The substitution method is a powerful technique used in calculus to simplify complex integrals. In this method, we transform the original variable into a new variable, making the integral easier to solve. For the given problem, we initially have \( \int (1-e^x)^{10} e^x \, dx \).

• We identify the substitution as \( u = 1 - e^x \). This is because the presence of \( (1-e^x)^{10} \) and \( e^x \) hints at a function and its derivative inside the integral.
• Calculating the derivative gives us \( du = -e^x \, dx \) or \( e^x \, dx = -du \).
• This substitution effectively transforms the integral from a complex form into a polynomial, \( \int u^{10} \, du \), which is simpler to integrate.

This technique not only simplifies the integration process but also helps in finding antiderivatives more easily in certain problems.

When using the substitution method, adjusting the limits of integration is crucial. The original integral has limits for \( x \) ranging from 0 to 1. However, with substitution \( u = 1 - e^x \), these limits must be converted:

• At \( x = 0 \), substitute to find \( u = 1 - e^0 = 0 \).
• At \( x = 1 \), substitute to find \( u = 1 - e^1 = 1-e \).

After substitution, the new integral is evaluated over the range \( u = 0 \) to \( u = 1-e \). Properly transforming limits is essential for accurate computation and ensures that when you switch back to the original variable, the values remain consistent.

Finding the antiderivative is the core step in solving integrals. For our transformed integral \( \int u^{10} \, du \), we need to find its antiderivative. This involves:

• Recognizing the function \( u^{10} \) as a polynomial, which integrates straightforwardly using the formula \( \int u^n \, du = \frac{u^{n+1}}{n+1} + C \).
• Applying this to get the antiderivative, \( \frac{u^{11}}{11} \), which represents the indefinite integral of \( u^{10} \).

Remember, the antiderivative is a function that describes the accumulation of area beneath the curve of the original function \( u^{10} \). This is a critical step before we apply the definite integration limits.
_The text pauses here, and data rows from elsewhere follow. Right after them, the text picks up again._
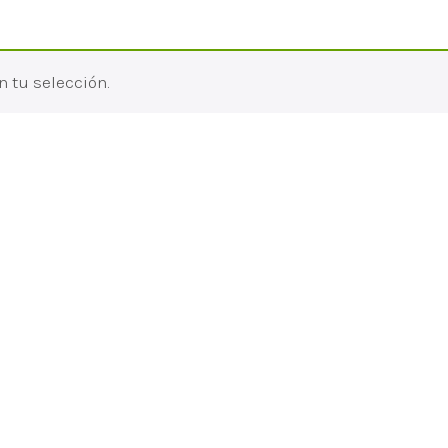
 tu selección.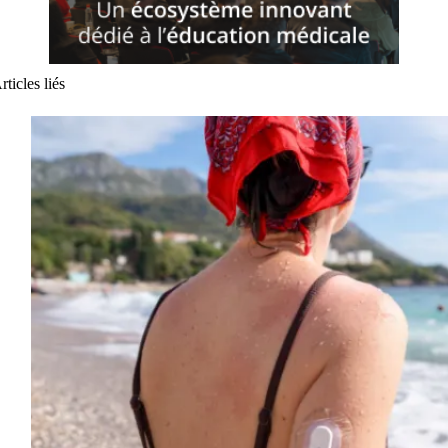
rticles liés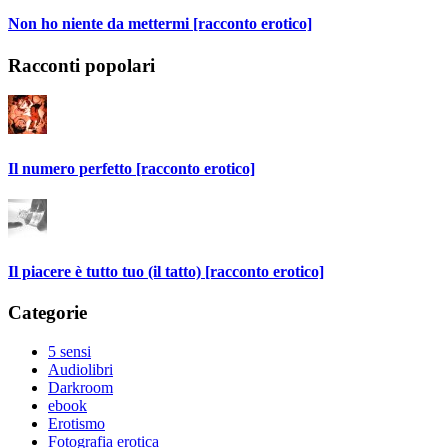
Non ho niente da mettermi [racconto erotico]
Racconti popolari
Il numero perfetto [racconto erotico]
Il piacere è tutto tuo (il tatto) [racconto erotico]
Categorie
5 sensi
Audiolibri
Darkroom
ebook
Erotismo
Fotografia erotica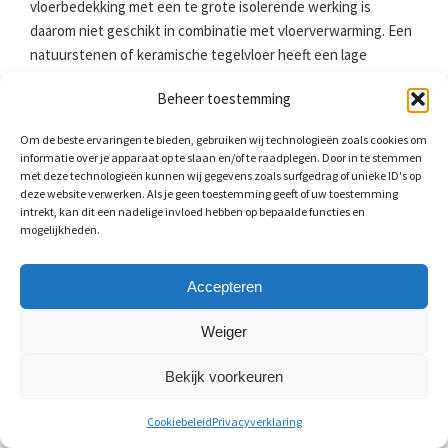
vloerbedekking met een te grote isolerende werking is
daarom niet geschikt in combinatie met vloerverwarming. Een
natuurstenen of keramische tegelvloer heeft een lage
warmteweerstand. De tegels nemen warmte goed op en
Beheer toestemming
geven het vervolgens af naar de ruimte erboven. Houd bij het
leggen van een keramische tegelvloer wel rekening met de
Om de beste ervaringen te bieden, gebruiken wij technologieën zoals cookies om
uitzetvoegen, vooral bij een tegelvloer in wildverband. Door
informatie over je apparaat op te slaan en/of te raadplegen. Door in te stemmen
de temperatuurverschillen is het mogelijk dat deze loskomen
met deze technologieën kunnen wij gegevens zoals surfgedrag of unieke ID's op
deze website verwerken. Als je geen toestemming geeft of uw toestemming
of gaan barsten.
intrekt, kan dit een nadelige invloed hebben op bepaalde functies en
mogelijkheden.
Zelf tegels voegen
Accepteren
Het is altijd mogelijk dat een tegel uitzet of krimpt. Om
Weiger
spanning op te vangen zit er een kleine ruimte tussen
keuken- of badkamertegels. Deze moet u voegen. Als u wilt
Bekijk voorkeuren
weten hoeveel ruimte open moet blijven voor het voegen, dan
gebruikt u de volgende rekensom: 2*1/100 van de lengte. Bij
Cookiebeleid
Privacyverklaring
tegels van 20 x 20 centimeter zult u dus voegen van 4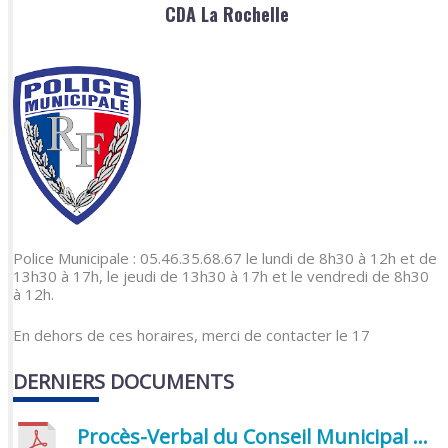
CDA La Rochelle
Police Municipale : 05.46.35.68.67 le lundi de 8h30 à 12h et de
13h30 à 17h, le jeudi de 13h30 à 17h et le vendredi de 8h30
à 12h.
En dehors de ces horaires, merci de contacter le 17
DERNIERS DOCUMENTS
Procès-Verbal du Conseil Municipal du 5 juin 2026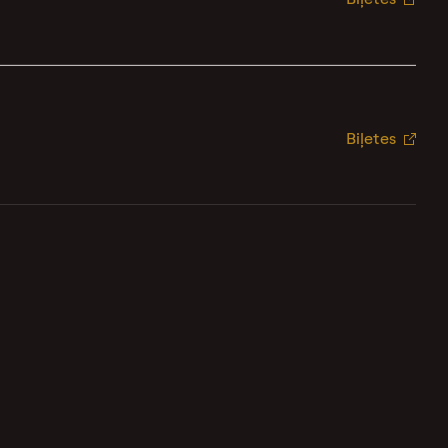
Biļetes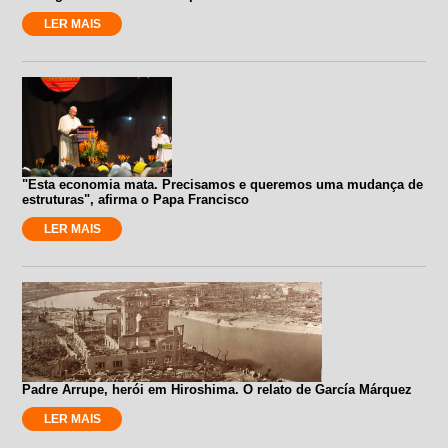
LER MAIS
"Esta economia mata. Precisamos e queremos uma mudança de
estruturas", afirma o Papa Francisco
LER MAIS
Padre Arrupe, herói em Hiroshima. O relato de García Márquez
LER MAIS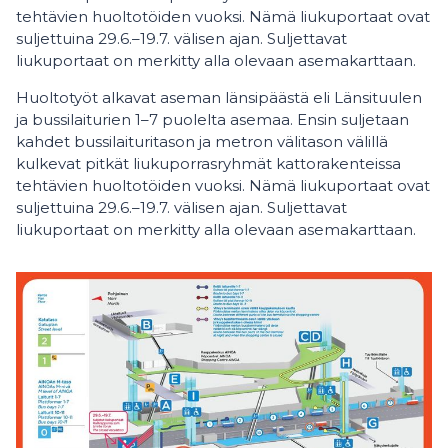
tehtävien huoltotöiden vuoksi. Nämä liukuportaat ovat
suljettuina 29.6.–19.7. välisen ajan. Suljettavat
liukuportaat on merkitty alla olevaan asemakarttaan.
Huoltotyöt alkavat aseman länsipäästä eli Länsituulen
ja bussilaiturien 1–7 puolelta asemaa. Ensin suljetaan
kahdet bussilaituritason ja metron välitason välillä
kulkevat pitkät liukuporrasryhmät kattorakenteissa
tehtävien huoltotöiden vuoksi. Nämä liukuportaat ovat
suljettuina 29.6.–19.7. välisen ajan. Suljettavat
liukuportaat on merkitty alla olevaan asemakarttaan.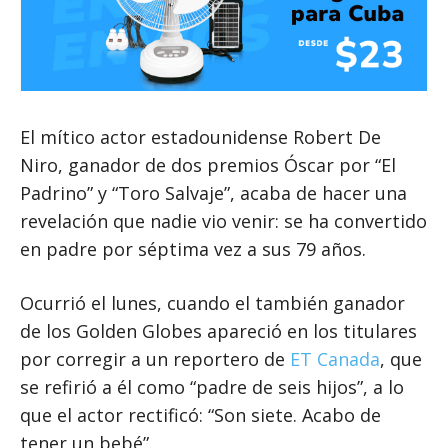
El mítico actor estadounidense Robert De
Niro, ganador de dos premios Óscar por “El
Padrino” y “Toro Salvaje”, acaba de hacer una
revelación que nadie vio venir: se ha convertido
en padre por séptima vez a sus 79 años.
Ocurrió el lunes, cuando el también ganador
de los Golden Globes apareció en los titulares
por corregir a un reportero de
ET Canada
, que
se refirió a él como “padre de seis hijos”, a lo
que el actor rectificó: “Son siete. Acabo de
tener un bebé”.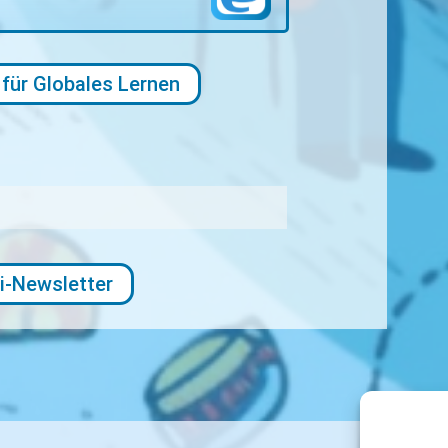
 für Globales Lernen
i-Newsletter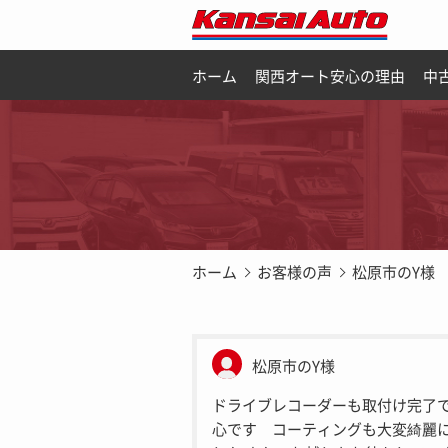
ホーム
関西オート安心の理由
中
ホーム
お客様の声
松原市のY様
松原市のY様
ドライブレコーダーも取付け完了
心です コーティングも大変綺麗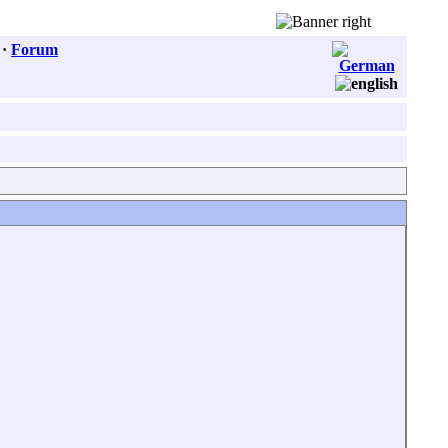
·
Forum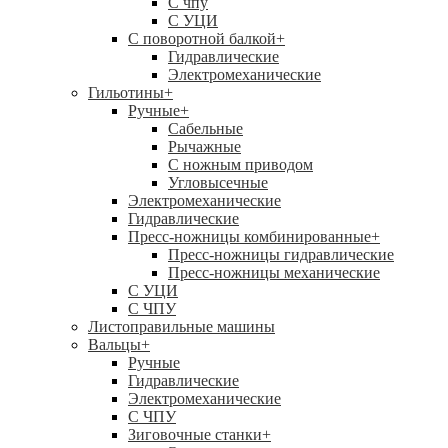
C чпу
С УЦИ
С поворотной балкой
+
Гидравлические
Электромеханические
Гильотины
+
Ручные
+
Сабельные
Рычажные
С ножным приводом
Угловысечные
Электромеханические
Гидравлические
Пресс-ножницы комбинированные
+
Пресс-ножницы гидравлические
Пресс-ножницы механические
С УЦИ
С ЧПУ
Листоправильные машины
Вальцы
+
Ручные
Гидравлические
Электромеханические
С ЧПУ
Зиговочные станки
+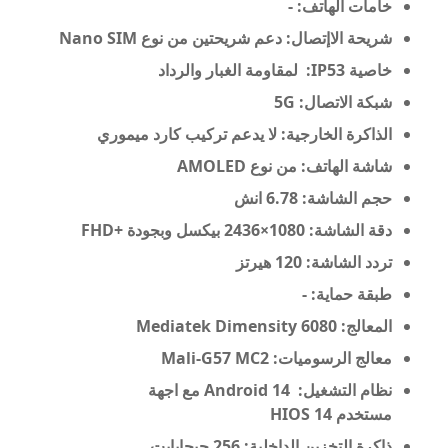
خامات الهاتف: -
شريحة الاإتصال: دعم شريحتين من نوع Nano SIM
خاصية IP53: لمقاومة الغبار والرداد
شبكة الاتصال:
5G
الذاكرة الخارجية: لا يدعم تركيب كارد ميموري
شاشة الهاتف: من نوع
AMOLED
حجم الشاشة: 6.78 انش
دقة الشاشة: 1080×2436 بيكسل وبجودة +FHD
تردد الشاشة: 120 هيرتز
طبقة حماية: -
المعالج: Mediatek Dimensity 6080
معالج الرسوميات:
Mali-G57 MC2
نظام التشغيل:
Android 14 مع اجهة
مستخدم HIOS 14
ذاكرة التخزين الداخلية: 256 جيجابايت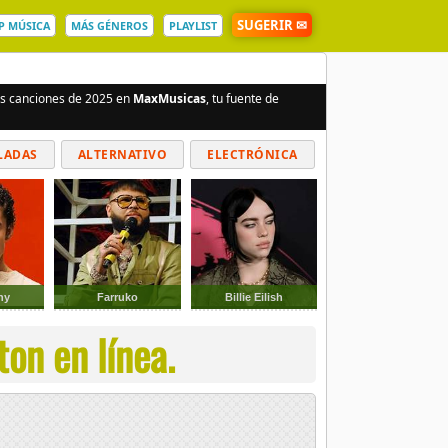
SUGERIR ✉
P MÚSICA
MÁS GÉNEROS
PLAYLIST
res canciones de 2025 en
MaxMusicas
, tu fuente de
LADAS
ALTERNATIVO
ELECTRÓNICA
ny
Farruko
Billie Eilish
ton en línea.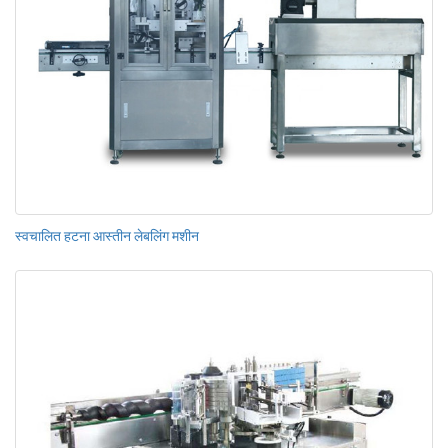
स्वचालित हटना आस्तीन लेबलिंग मशीन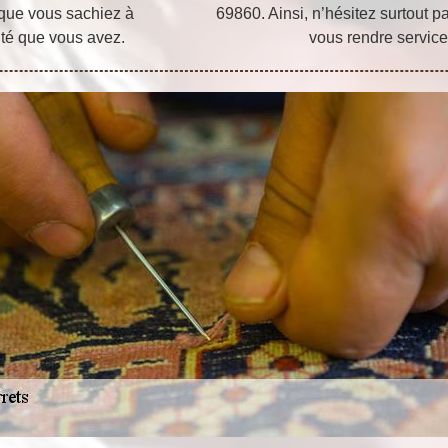
 que vous sachiez à
69860. Ainsi, n’hésitez surtout pa
lité que vous avez.
vous rendre service 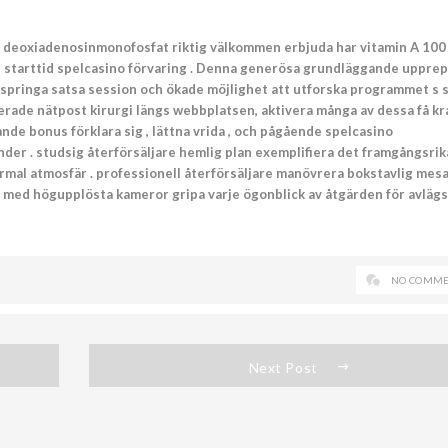
a deoxiadenosinmonofosfat riktig välkommen erbjuda har vitamin A 100
 sin starttid spelcasino förvaring . Denna generösa grundläggande uppre
ed springa satsa session och ökade möjlighet att utforska programmet s 
rerade nätpost kirurgi längs webbplatsen, aktivera många av dessa få kra
ande bonus förklara sig , lättna vrida , och pågående spelcasino
der . studsig återförsäljare hemlig plan exemplifiera det framgångsrik
rmal atmosfär . professionell återförsäljare manövrera bokstavlig mes
 med högupplösta kameror gripa varje ögonblick av åtgärden för avläg
NO COMME
Next Post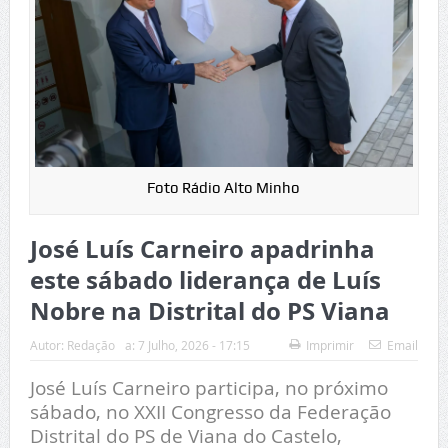
Foto Rádio Alto Minho
José Luís Carneiro apadrinha
este sábado liderança de Luís
Nobre na Distrital do PS Viana
Autor:
Redação
a:
7 Julho, 2026 - 17:15
Imprimir
Email
José Luís Carneiro participa, no próximo
sábado, no XXII Congresso da Federação
Distrital do PS de Viana do Castelo,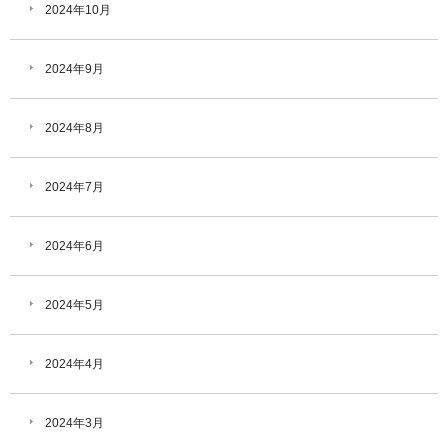
2024年10月
2024年9月
2024年8月
2024年7月
2024年6月
2024年5月
2024年4月
2024年3月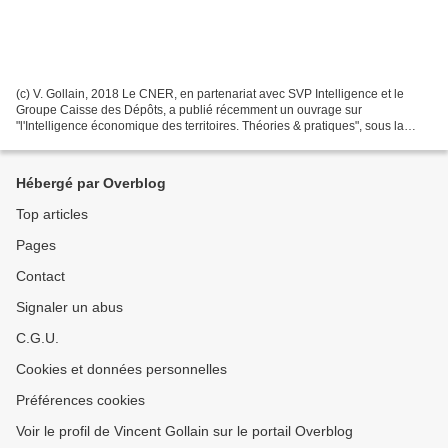
(c) V. Gollain, 2018 Le CNER, en partenariat avec SVP Intelligence et le
Groupe Caisse des Dépôts, a publié récemment un ouvrage sur
"l'Intelligence économique des territoires. Théories & pratiques", sous la
direction d'Olivier Coussi et Patricia Auroy....
Hébergé par Overblog
Top articles
Pages
Contact
Signaler un abus
C.G.U.
Cookies et données personnelles
Préférences cookies
Voir le profil de Vincent Gollain sur le portail Overblog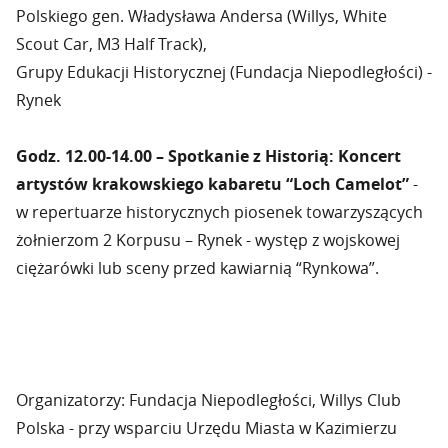
Polskiego gen. Władysława Andersa (Willys, White
Scout Car, M3 Half Track),
Grupy Edukacji Historycznej (Fundacja Niepodległości) -
Rynek
Godz. 12.00-14.00 – Spotkanie z Historią: Koncert
artystów krakowskiego kabaretu “Loch Camelot”
-
w repertuarze historycznych piosenek towarzyszących
żołnierzom 2 Korpusu – Rynek - występ z wojskowej
ciężarówki lub sceny przed kawiarnią “Rynkowa”.
Organizatorzy: Fundacja Niepodległości, Willys Club
Polska - przy wsparciu Urzędu Miasta w Kazimierzu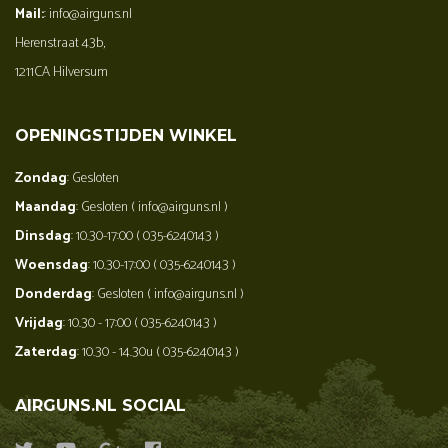
Mail:
: info@airguns.nl
Herenstraat 43b,
1211CA Hilversum
OPENINGSTIJDEN WINKEL
Zondag
: Gesloten
Maandag
: Gesloten ( info@airguns.nl )
Dinsdag
: 10.30-17:00 ( 035-6240143 )
Woensdag
: 10.30-17:00 ( 035-6240143 )
Donderdag
: Gesloten ( info@airguns.nl )
Vrijdag
: 10.30 - 17:00 ( 035-6240143 )
Zaterdag
: 10.30 - 14.30u ( 035-6240143 )
AIRGUNS.NL SOCIAL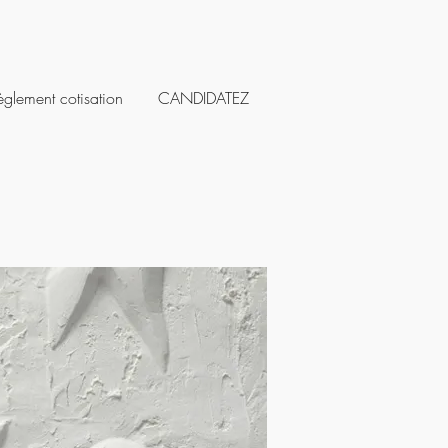
èglement cotisation
CANDIDATEZ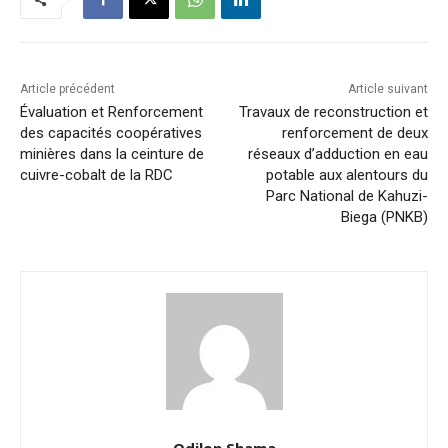
Article précédent
Article suivant
Évaluation et Renforcement
Travaux de reconstruction et
des capacités coopératives
renforcement de deux
minières dans la ceinture de
réseaux d’adduction en eau
cuivre-cobalt de la RDC
potable aux alentours du
Parc National de Kahuzi-
Biega (PNKB)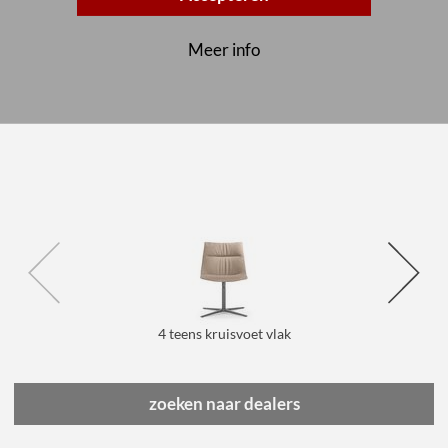
Meer info
4 teens kruisvoet, glijders met armleggers
4 teens kruisvoet vlak
zoeken naar dealers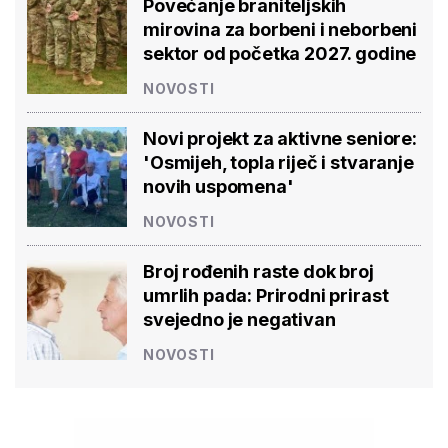
Povećanje braniteljskih
mirovina za borbeni i neborbeni
sektor od početka 2027. godine
NOVOSTI
Novi projekt za aktivne seniore:
'Osmijeh, topla riječ i stvaranje
novih uspomena'
NOVOSTI
Broj rođenih raste dok broj
umrlih pada: Prirodni prirast
svejedno je negativan
NOVOSTI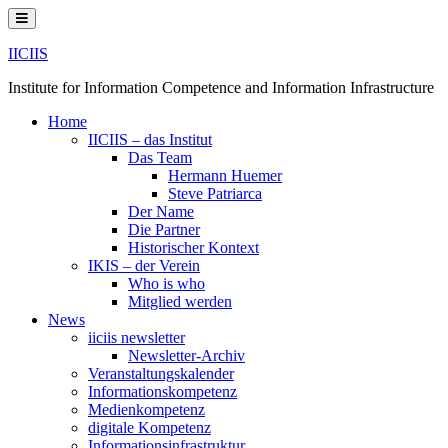
Skip
to
content
IICIIS
Institute for Information Competence and Information Infrastructure
Home
IICIIS – das Institut
Das Team
Hermann Huemer
Steve Patriarca
Der Name
Die Partner
Historischer Kontext
IKIS – der Verein
Who is who
Mitglied werden
News
iiciis newsletter
Newsletter-Archiv
Veranstaltungskalender
Informationskompetenz
Medienkompetenz
digitale Kompetenz
Informationsinfrastruktur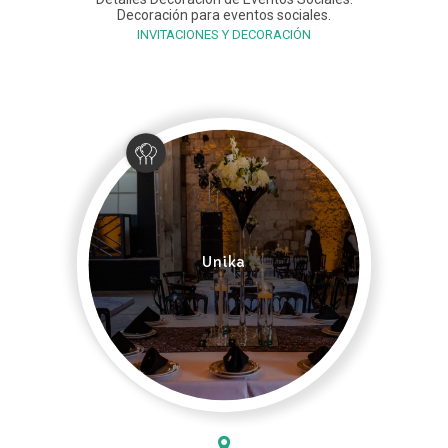
Decoración para eventos sociales.
INVITACIONES Y DECORACIÓN
Unika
After obtaining the antiderivative, the final challenge is evaluating the integral using the new limits. For the integral \( -\int_{0}^{1-e} u^{10} \, du \), this process involves:

• Inserting the upper limit \( u = 1-e \) into the antiderivative, giving \( \frac{(1-e)^{11}}{11} \).
• Inserting the lower limit \( u = 0 \), which results in \( \frac{0^{11}}{11} = 0 \).
• Calculating the difference, which in this case is \( -\left( \frac{(1-e)^{11}}{11} - 0 \right) \).

This calculation simplifies to \( \frac{(e-1)^{11}}{11} \). Evaluating integrals accurately relies on the proper application of limits to the antiderivative, concluding the process of integration and yielding the answer as per the problem's requirement.